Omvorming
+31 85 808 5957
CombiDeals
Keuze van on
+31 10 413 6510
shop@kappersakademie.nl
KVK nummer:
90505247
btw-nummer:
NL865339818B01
::::
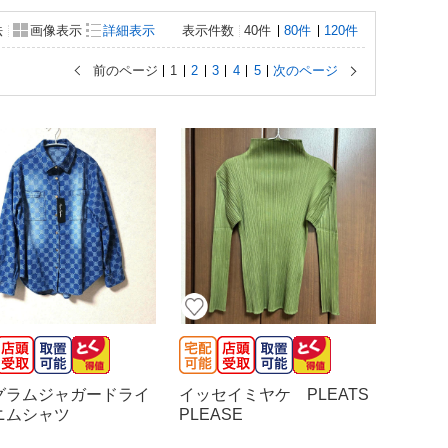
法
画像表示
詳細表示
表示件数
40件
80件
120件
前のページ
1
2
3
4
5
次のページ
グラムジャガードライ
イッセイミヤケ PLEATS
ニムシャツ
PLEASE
::::
== TO DO ==
Within the listing above, extract exactly the lines from the line with "10 413 6510" to the line with "NL865339818B01", the two named lines included, and no others.

== OUTPUT OF THE EXERCISE ==
+31 10 413 6510
shop@kappersakademie.nl
KVK nummer:
90505247
btw-nummer:
NL865339818B01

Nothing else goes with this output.